Too Much of a Good Thing Is Bad for Business
New businesses can easily fall into the trap of creating too many discounts as a way of driving new customers, which may not actually be helpful. “Discounts are part of business—align them with your marketing and advertising goals, but don’t offer them too frequently and definitely don’t establish a predictable pattern,” says Jonathan Long, VIP Entrepreneur contributor. Why?
- You run the risk of devaluing your product. If it’s worth the cost, let customers pay that.
- Customers get used to paying less and come to expect it.
- Your discounts become less appealing.
- Customers wait to purchase until they get a new discount.
That doesn’t mean you shouldn’t use them. While all of these potential downfalls hurt your brand and your revenue, which is why Long suggests that strategy and alignment is critical for making discounts effective.

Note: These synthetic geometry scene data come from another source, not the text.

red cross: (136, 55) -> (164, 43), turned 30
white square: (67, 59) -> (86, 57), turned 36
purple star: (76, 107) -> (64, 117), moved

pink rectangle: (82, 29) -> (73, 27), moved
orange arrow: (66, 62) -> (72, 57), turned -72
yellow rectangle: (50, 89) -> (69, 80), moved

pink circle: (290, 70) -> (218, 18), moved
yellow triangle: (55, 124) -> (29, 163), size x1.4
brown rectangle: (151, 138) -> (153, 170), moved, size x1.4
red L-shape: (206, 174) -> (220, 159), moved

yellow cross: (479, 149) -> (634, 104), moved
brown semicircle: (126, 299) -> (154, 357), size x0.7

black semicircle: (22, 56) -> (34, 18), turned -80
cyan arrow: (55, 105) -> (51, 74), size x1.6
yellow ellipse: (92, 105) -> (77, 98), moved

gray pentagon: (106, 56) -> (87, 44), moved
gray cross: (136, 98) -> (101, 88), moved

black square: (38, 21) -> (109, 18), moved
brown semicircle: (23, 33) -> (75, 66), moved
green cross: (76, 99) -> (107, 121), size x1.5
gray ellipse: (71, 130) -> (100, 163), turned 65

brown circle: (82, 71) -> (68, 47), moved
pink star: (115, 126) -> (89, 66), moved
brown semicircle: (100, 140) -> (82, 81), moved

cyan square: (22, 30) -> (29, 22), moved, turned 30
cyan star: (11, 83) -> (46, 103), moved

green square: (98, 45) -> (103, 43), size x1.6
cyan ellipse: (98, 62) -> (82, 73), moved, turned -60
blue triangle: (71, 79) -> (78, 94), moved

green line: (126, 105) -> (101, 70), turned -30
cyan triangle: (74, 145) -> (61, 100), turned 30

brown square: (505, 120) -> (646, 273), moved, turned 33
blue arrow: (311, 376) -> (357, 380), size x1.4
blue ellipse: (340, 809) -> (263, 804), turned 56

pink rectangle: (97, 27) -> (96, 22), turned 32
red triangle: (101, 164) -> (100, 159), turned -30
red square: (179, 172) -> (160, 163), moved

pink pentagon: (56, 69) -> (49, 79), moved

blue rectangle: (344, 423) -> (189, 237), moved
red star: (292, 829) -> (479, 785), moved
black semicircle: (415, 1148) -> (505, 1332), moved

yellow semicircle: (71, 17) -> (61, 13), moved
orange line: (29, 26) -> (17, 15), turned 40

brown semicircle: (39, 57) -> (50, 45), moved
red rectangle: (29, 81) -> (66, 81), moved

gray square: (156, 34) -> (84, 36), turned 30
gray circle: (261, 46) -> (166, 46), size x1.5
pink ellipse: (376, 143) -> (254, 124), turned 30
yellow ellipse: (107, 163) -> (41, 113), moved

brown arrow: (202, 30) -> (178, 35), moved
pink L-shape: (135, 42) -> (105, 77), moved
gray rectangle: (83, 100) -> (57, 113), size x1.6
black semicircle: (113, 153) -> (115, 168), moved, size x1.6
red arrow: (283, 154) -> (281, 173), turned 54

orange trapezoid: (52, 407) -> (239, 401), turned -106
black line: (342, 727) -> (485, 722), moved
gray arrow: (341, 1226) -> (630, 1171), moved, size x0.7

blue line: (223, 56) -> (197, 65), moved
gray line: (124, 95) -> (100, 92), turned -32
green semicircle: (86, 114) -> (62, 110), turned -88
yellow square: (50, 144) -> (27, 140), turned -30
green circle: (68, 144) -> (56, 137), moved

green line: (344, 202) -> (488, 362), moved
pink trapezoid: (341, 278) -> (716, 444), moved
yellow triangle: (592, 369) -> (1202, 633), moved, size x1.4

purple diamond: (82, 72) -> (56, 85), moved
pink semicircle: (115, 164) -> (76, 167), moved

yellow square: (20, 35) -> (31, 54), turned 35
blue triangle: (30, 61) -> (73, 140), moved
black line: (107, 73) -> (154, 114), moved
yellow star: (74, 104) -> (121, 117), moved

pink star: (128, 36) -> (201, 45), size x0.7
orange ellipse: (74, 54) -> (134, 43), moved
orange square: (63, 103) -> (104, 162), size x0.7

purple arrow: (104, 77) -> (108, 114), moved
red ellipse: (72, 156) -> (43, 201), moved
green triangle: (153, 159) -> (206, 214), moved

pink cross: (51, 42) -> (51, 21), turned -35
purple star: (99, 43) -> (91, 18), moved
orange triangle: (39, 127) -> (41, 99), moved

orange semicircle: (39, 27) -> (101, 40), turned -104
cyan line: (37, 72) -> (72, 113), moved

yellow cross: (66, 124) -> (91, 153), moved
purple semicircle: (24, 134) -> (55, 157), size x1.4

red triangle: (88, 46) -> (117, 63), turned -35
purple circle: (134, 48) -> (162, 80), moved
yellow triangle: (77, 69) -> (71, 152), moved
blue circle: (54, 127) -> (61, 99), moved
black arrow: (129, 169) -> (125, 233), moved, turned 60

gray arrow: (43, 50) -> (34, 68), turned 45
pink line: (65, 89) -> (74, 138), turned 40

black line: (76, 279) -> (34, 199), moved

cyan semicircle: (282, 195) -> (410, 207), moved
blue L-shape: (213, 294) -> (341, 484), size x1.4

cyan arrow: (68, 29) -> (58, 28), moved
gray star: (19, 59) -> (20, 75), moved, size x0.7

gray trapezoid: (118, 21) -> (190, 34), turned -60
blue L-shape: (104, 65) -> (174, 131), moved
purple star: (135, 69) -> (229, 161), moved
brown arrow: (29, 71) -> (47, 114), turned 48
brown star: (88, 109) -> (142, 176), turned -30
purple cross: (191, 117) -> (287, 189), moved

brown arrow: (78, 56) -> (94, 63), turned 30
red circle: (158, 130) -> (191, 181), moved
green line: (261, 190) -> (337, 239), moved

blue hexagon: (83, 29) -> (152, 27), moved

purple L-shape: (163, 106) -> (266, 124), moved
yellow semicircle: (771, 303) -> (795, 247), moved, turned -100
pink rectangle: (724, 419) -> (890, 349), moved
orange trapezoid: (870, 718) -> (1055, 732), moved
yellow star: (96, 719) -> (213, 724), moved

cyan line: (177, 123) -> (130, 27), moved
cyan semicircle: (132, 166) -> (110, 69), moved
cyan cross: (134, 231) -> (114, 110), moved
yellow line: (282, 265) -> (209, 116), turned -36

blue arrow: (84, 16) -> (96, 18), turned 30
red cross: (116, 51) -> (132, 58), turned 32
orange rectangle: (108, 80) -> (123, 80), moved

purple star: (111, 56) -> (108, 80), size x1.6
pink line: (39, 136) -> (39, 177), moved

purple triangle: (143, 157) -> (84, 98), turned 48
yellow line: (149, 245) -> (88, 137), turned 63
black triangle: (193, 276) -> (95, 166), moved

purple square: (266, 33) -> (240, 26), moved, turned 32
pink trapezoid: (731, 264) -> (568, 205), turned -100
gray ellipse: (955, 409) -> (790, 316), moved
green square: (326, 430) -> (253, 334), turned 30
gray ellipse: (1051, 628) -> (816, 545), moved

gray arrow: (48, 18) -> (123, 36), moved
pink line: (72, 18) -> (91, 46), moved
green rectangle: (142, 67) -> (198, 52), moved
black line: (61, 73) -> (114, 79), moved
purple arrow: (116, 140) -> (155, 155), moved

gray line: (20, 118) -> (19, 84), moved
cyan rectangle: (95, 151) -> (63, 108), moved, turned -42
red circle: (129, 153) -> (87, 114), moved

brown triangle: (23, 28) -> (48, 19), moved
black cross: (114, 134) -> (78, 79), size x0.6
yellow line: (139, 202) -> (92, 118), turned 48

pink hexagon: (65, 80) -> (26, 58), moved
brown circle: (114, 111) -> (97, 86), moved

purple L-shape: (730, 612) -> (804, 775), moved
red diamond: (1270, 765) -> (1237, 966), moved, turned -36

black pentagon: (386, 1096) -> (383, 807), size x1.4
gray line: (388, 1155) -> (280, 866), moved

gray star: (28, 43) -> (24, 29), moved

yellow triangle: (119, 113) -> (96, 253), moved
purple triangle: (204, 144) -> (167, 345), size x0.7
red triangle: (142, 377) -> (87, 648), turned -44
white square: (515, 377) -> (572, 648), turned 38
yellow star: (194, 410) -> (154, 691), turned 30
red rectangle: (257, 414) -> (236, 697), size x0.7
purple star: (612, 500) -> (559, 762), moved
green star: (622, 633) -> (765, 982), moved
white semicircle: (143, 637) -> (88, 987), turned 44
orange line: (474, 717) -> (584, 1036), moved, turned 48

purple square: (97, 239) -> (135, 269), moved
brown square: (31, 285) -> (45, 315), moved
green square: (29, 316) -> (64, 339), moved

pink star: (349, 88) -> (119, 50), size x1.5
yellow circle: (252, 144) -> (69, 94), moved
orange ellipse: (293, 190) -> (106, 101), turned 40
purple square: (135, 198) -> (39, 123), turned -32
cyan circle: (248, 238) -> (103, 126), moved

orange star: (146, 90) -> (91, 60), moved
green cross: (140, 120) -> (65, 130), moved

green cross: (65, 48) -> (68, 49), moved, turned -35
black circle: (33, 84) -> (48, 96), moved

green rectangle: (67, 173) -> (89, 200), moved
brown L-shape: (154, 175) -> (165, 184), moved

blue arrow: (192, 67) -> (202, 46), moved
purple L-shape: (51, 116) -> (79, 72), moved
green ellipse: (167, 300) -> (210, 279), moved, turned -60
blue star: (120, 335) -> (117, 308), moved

When assessing business priorities, and aligning them with goals and discounts, plan the total number of discounts you’ll offer within a specific time period, along with when they’ll be available and for how long. With a roadmap for the month, quarter or year, you avoid getting into a reactive habit of creating discounts just to drive revenue or new customers at the last minute.
Make Your Discount Effective
While there discount naysayers make an important point—discounts can reduce profit and condition customers to expect a deal—that’s not the whole story. When done correctly, with proper planning, goal alignment and tracking, they can actually be a valuable business tool for boosting revenue and driving new customers. Keep these ideas in mind as you create discounts throughout the year. You may find what was one unsuccessful is suddenly working very well.